La persécution des huguenots

Ainsi, l’Église réformée en France se trouve affaiblie mais non détruite. Au cours des premières années qui suivent 1685, elle continue à exister dans la clandestinité et forme « l’Église dans le désert. » C’est surtout dans les Cévennes que les huguenots se réunissent clandestinement pour célébrer la liturgie. Mais l’espoir d’une révocation de l’Édit de Fontainebleau s’effondre et une révolte massive éclate dans le Midi entre 1702 et 1704, également connue sous le nom de « guerre des Camisards » ou de « guerre des Cévennes. » Cette révolte montre clairement que l’objectif de l’État d’éliminer les protestants a échoué. Dans la première moitié du XVIIIe siècle, la persécution des croyants réformés est moins massive et moins systématique : des périodes de calme relatif alternent avec des périodes de persécution et d’oppression. Peu de croyants réformés vivent dans les villes mais, à la campagne, les paroisses réformées continuent à exister. Souvent, la liturgie est célébrée dans des châteaux appartenant à des nobles réformés. À partir de 1750 commence une réorganisation de l’Église réformée et l’organisation de synodes. Finalement, en 1787, plus de cent ans après la révocation de l’Édit de Nantes, on accorde les droits de citoyenneté aux croyants réformés.
Jusqu’à la Révolution de 1789, l’Église réformée française atteint presque un million de membres. Après la Révolution, la liberté du culte est d’abord stipulée dans la constitution. Mais la radicalisation de la Révolution en 1793 entraîne l’oppression des Églises, entre autres de l’Église réformée. Cette période, bien que courte, affaiblit énormément l’Église réformée : s’il existe 205 pasteurs avant 1789, en 1794, lors de la réorganisation de l’Église réformée, ils ne sont plus que 120.

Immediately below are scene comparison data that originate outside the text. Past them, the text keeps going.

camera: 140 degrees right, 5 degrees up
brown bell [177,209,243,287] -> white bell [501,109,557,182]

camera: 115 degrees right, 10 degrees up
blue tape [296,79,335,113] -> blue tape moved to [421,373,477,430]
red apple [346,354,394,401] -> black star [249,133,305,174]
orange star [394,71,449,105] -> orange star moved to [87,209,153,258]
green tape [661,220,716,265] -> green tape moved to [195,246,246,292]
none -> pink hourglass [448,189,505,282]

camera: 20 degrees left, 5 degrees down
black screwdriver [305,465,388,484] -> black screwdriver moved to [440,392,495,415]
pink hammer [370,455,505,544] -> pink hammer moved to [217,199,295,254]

La situation change lorsque Napoléon I accède au pouvoir, en 1799. Napoléon accorde le droit d’existence aux croyants réformés mais s’oppose en même temps à l’indépendance de l’Église. Les synodes nationaux ne sont pas autorisés. L’État français divise Église en districts, de quatre-vingts Églises consistoriales comprenant chacune environ 6 000 paroissiens. En conséquence, de nombreuses paroisses auparavant indépendantes sont intégrées dans des unités plus grandes parce que les paroisses individuelles ne possèdent plus d’existence juridique. Les pasteurs sont payés par l’État et les conversions interdites : l’État réglemente la vie ecclésiastique.
À partir de 1817, un contre-courant s’oppose à la forte emprise de l’État : le mouvement du Réveil. De nouvelles paroisses sont fondées. Après 1848, ce sont surtout des organismes indépendants de l’Église et en partie les églises libres qui s’approprient ce mouvement de Réveil et d’évangélisation – dans de rares cas isolés seulement, ces nouvelles paroisses sont intégrées à l’Eglise réformée française.

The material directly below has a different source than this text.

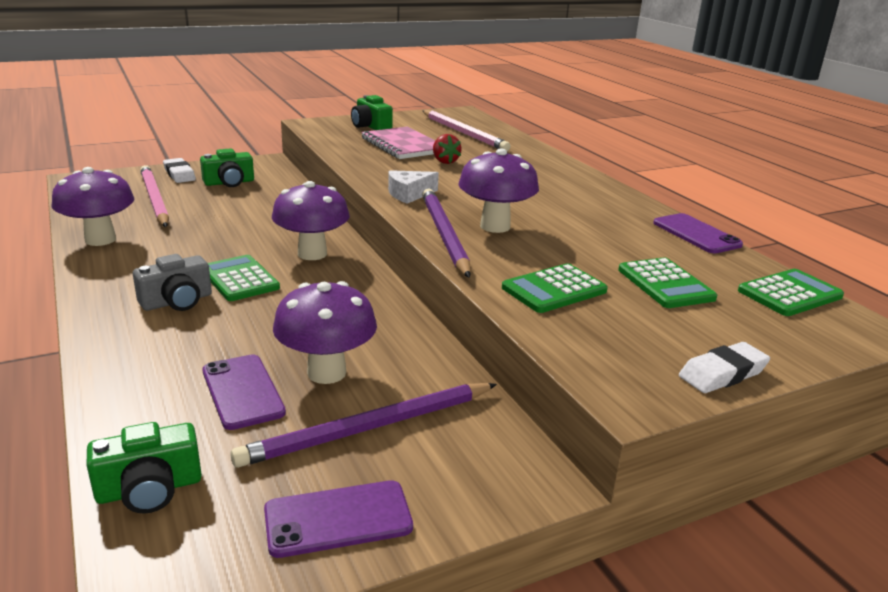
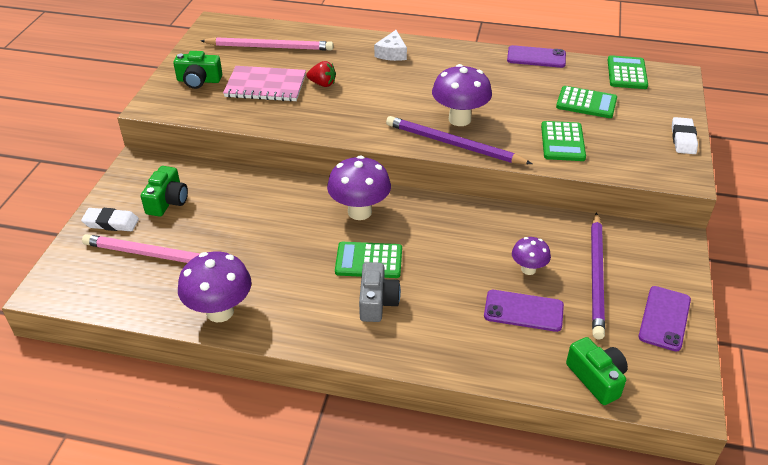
camera: 50 degrees left, 15 degrees up
green camera [87,422,202,514] -> green camera turned 45 degrees counterclockwise [566,337,628,405]
purple mushroom [273,281,377,384] -> purple mushroom [512,237,551,275], size x0.57
white cheese [388,170,439,204] -> white cheese moved to [374,30,407,61]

Au XIXe siècle, en raison de l’absence de synode national, différents courants de l’Église évangélique deviennent indépendants. Certains réclament une union et en 1872, le premier synode national français depuis 1559 est organisé. Mais au lieu de servir l’unification, ce synode se termine par la séparation officielle : depuis cette date, l’Église réformée évangélique, plutôt orthodoxe, et l’Église réformée, plus libérale, coexistent et organisent leurs synodes respectifs.
En 1905 est fondée la Fédération Protestante de France, qui englobe toutes les Églises réformées françaises. Le rapprochement des différentes Églises réformées aboutit en 1938 à une fédération et ainsi à une fondation nouvelle de l’Église réformée en France.
Cette Église réformée comprend aujourd’hui environ 180 000 membres dans 350 paroisses. S’y ajoute l’Église réformée d’Alsace-Lorraine comprenant 33 000 croyants dans 52 paroisses. Comme l’Alsace et la Lorraine ne sont pas encore françaises à cette époque, l’Église réformée suit une évolution différente dans ces régions. Entre autres, l’Église évangélique luthérienne y est plus importante et collabore étroitement avec l’Église réformée d’Alsace-Lorraine.